◆ **Aufgabenstellung**
Gib die Zeilen unten zwischen der Zeile mit „limit the functionality“ und der Zeile mit „and total weight of your order.“ einschließlich unverändert wieder. Lass die Bilder dabei weg.

(Auszüge aus einem Datensatz)
######

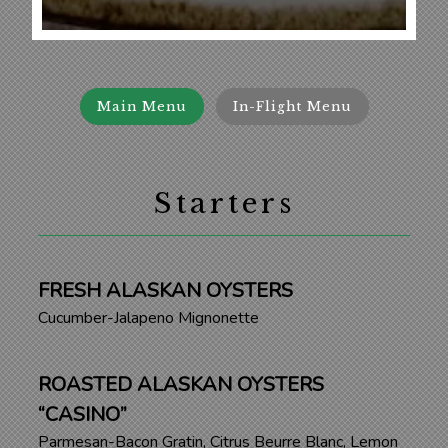
Main Menu
In-Flight Menu
Starters
FRESH ALASKAN OYSTERS
Cucumber-Jalapeno Mignonette
ROASTED ALASKAN OYSTERS
“CASINO”
Parmesan-Bacon Gratin, Citrus Beurre Blanc, Lemon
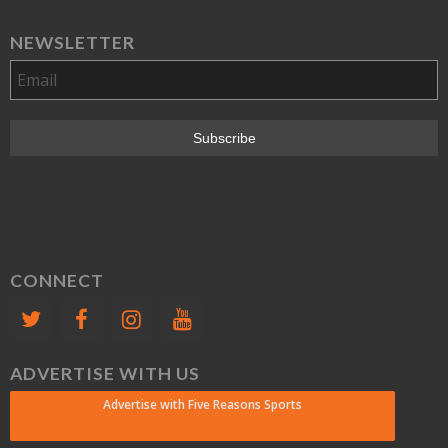
NEWSLETTER
CONNECT
ADVERTISE WITH US
Advertise with Five Reasons Sports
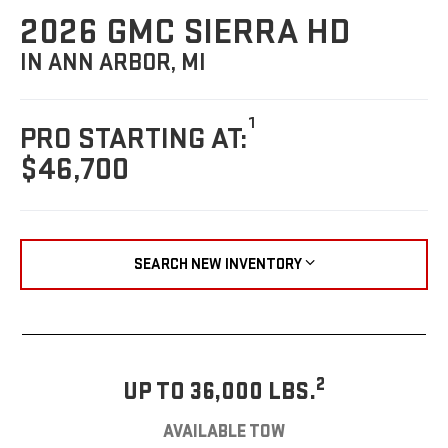
2026 GMC SIERRA HD
IN ANN ARBOR, MI
1
PRO STARTING AT:
$46,700
SEARCH NEW INVENTORY
2
UP TO 36,000 LBS.
AVAILABLE TOW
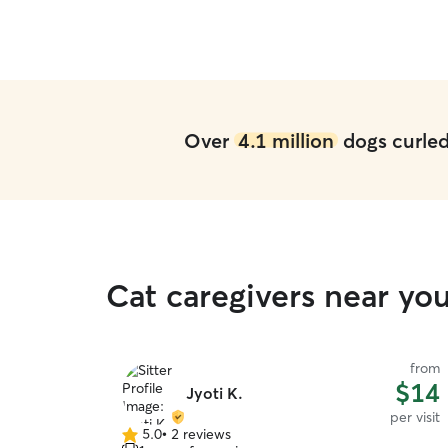
Over
4.1 million
dogs curled 
Cat caregivers near you
from
$14
Jyoti K.
per visit
5.0
•
2 reviews
5.0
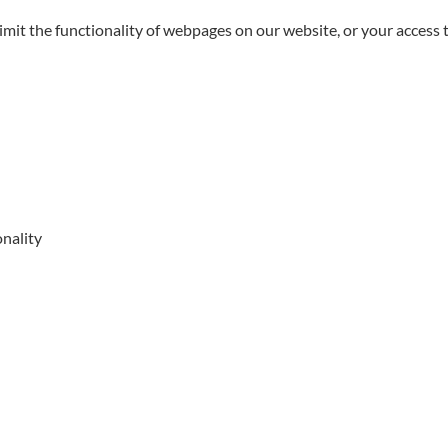
limit the functionality of webpages on our website, or your access 
onality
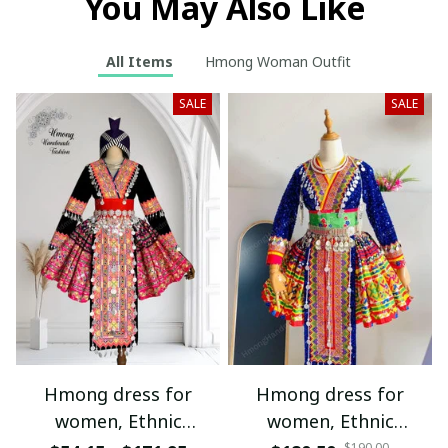
You May Also Like
All Items
Hmong Woman Outfit
SALE
SALE
Hmong dress for
Hmong dress for
women, Ethnic
women, Ethnic
$190.00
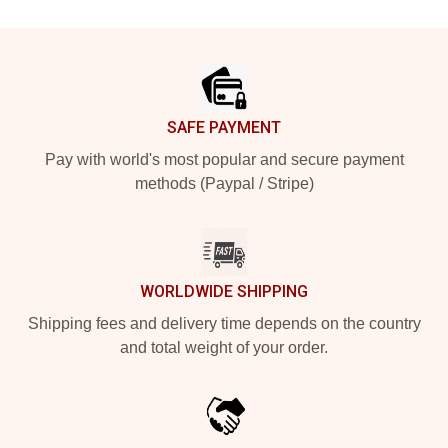
Footer
SAFE PAYMENT
Pay with world's most popular and secure payment
methods (Paypal / Stripe)
WORLDWIDE SHIPPING
Shipping fees and delivery time depends on the country
and total weight of your order.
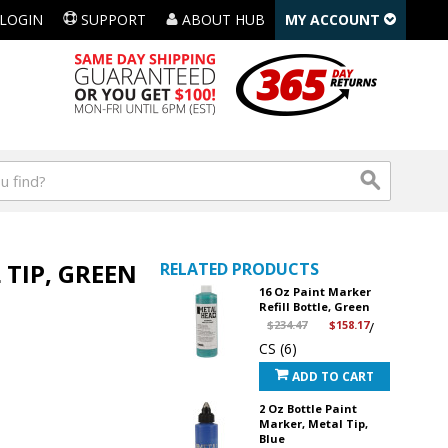
LOGIN
SUPPORT
ABOUT HUB
MY ACCOUNT
 TIP, GREEN
RELATED PRODUCTS
16 Oz Paint Marker
Refill Bottle, Green
$234.47
$158.17
/
CS (6)
ADD TO CART
2 Oz Bottle Paint
Marker, Metal Tip,
Blue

######

◆ **Lösung**
limit the functionality of webpages on our website, or your access 
onality
You May Also Like
All Items
Hmong Woman Outfit
SALE
SALE
Hmong dress for
Hmong dress for
women, Ethnic
women, Ethnic
$190.00
Footer
SAFE PAYMENT
Pay with world's most popular and secure payment
methods (Paypal / Stripe)
WORLDWIDE SHIPPING
Shipping fees and delivery time depends on the country
and total weight of your order.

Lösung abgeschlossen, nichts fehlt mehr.